The character as written (zero disrespect to Sonequa Martin-Green, she's a fine actress) either shouldn't be anywhere near a star ship unless its enjoying the walls of a brig, or needed a lot more of her hubris beaten out of her by the rest of the crew before being even allowed to come clean the coffee cups off of the bridge. She hasn't had the kind of character arc that even Tom Paris got in Voyager to get rid of his arrogance, and that show was written in such a way to be ruthlessly syndicated in any order.

Sigh.

Spock-circa-2259.jpg
 
it has been argued that Star Trek at least in the Berman era was a period piece set in a future coherent shared universe, reflecting modernist secular humanism, timeless allegorical stories informed by current events, characters as competent professionals, and optimistic about the future and human nature.

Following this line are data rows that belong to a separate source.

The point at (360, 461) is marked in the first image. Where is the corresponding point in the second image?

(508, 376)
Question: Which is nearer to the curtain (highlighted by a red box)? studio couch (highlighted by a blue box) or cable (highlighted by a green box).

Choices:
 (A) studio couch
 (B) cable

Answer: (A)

It's easy to be a "competent professional" when you spend the bulk of your career cruising the giant safe, known bathtub that is the Alpha Quadrant (i.e., TNG, TOS, SNW).

Venturing off into the far unknown a la Disco and Voyager is another matter entirely (Would you be able to stand going someplace knowing full well that you'll never see your family and friends again?)


One of the best "how you fix Discovery" arguments I've heard is that at the end of season 2, instead of going into the "future", they should have jumped to a parallel universe and had arcs in multiple alt realities. They could still do their post-Apocalyptic thing without all the added baggage.

Why NOT go into the future? You would have Star Trek: Sliders! (Which, BTW, was created by Tracy Torme -- a former writer for TNG).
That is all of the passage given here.